COVID-19 antibody testing is available in Parker County and the Texas Department of State Health Services recently began publishing antibody test numbers separately on their coronavirus tracking site.
According to the Centers for Disease Control and Prevention, antibody testing can detect whether a person had a previous infection with COVID-19. However, depending on when the person was infected and the timing of the test, the test may not find antibodies in someone with a current COVID-19 infection. It can also take up to three weeks after an infection to make antibodies.
“A positive test result shows you have antibodies that likely resulted from an infection with SARS-CoV-2 or possibly a related coronavirus. It’s unclear if those antibodies can provide protection (immunity) against getting infected again,” according to the CDC website. “Some people may take even longer to develop antibodies, and some may not develop antibodies.”
Currently in Parker County, LabCorp, Quest Diagnostics and Aledo Medicine Store are performing antibody testing, according to Parker County Judge Pat Deen.
But Parker County Emergency Management Coordinator Sean Hughes said there are a lot of theories surrounding antibody testing.
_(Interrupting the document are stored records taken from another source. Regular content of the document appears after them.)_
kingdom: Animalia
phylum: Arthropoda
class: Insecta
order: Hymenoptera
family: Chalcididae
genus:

“There’s a huge question about the accuracy of the antibody test. Early on in this incident, there were a lot of antibody tests out there that various people were using. Since the disease has progressed, the FDA has pulled back a lot of those tests to validate how accurate they are and that’s one of the problems with the antibody testing — the accuracy seems to be all over the board,” Hughes said. “There are many theories, but like any test, it provides a snapshot of that particular moment in time. We don’t know a lot about antibodies and how that plays into the virus, but it’s not going to hurt anyone to get antibody testing, it’s just what the expectations are from the results.”
The Texas Department of State Health Services reported that as of May 21, there have been 60,252 antibody tests performed in the state.
Davis City Pharmacy is currently in the works to get antibody testing, but is waiting for an accurate test that they are able to perform at the pharmacy.
“The county contacted me about it and asked if we would be able to do [antibody testing]. There are actually no wholesalers that are providing those tests because the accuracy rate is somewhere between 20% and 70%, so the only accurate test right now is one that’s done via blood draw and so that would have to be performed in a lab,” Davis City Pharmacy Manager Brandi Chane said. “But we are patiently waiting.”
Hughes said the county officials are tracking the number of antibody tests locally as best they can.
“Those numbers aren’t added together with the [COVID-19] tests,” Hughes said.
The CDC has been looking at data from antibody tests to estimate the total number of people who have been infected with the virus in the United States.
“CDC is also using antibody testing to learn more about how the body’s immune system responds to the virus and to explore how the virus spreads among people exposed to it,” according to the CDC. “The information CDC is looking at comes from many groups, including blood donors and household contacts of people who had symptoms and were diagnosed with COVID-19.”